Give back the line that contains "<li> Consul Discovery" and every following line, exactly as they appear, through the end of the data.

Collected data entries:
* * *
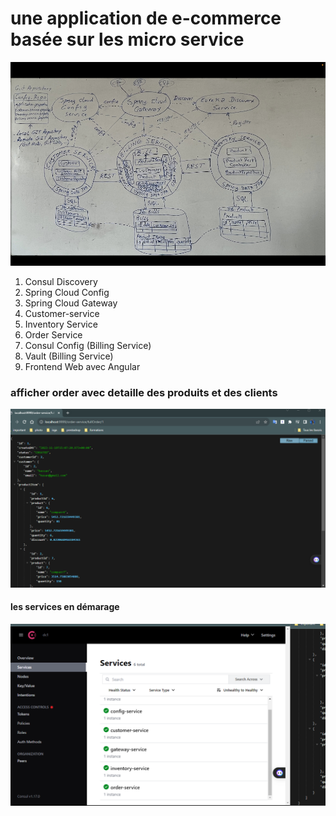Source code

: <h1> une application de e-commerce basée sur les micro service</h1>
<img src="capture/1.png">
<ol>
<li> Consul Discovery
<li> Spring Cloud Config
<li> Spring Cloud Gateway
<li> Customer-service
<li> Inventory Service
<li>Order Service
<li> Consul Config (Billing Service)
<li> Vault (Billing Service)
<li>Frontend Web avec Angular</ol>

<h3>afficher order avec detaille des produits et des clients</h3>
<img src="capture/order.png">
<h4> les services en démarage</h4>
<img src="capture/consul.png">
* * *
Solved problem =
<li> Consul Discovery
<li> Spring Cloud Config
<li> Spring Cloud Gateway
<li> Customer-service
<li> Inventory Service
<li>Order Service
<li> Consul Config (Billing Service)
<li> Vault (Billing Service)
<li>Frontend Web avec Angular</ol>

<h3>afficher order avec detaille des produits et des clients</h3>
<img src="capture/order.png">
<h4> les services en démarage</h4>
<img src="capture/consul.png">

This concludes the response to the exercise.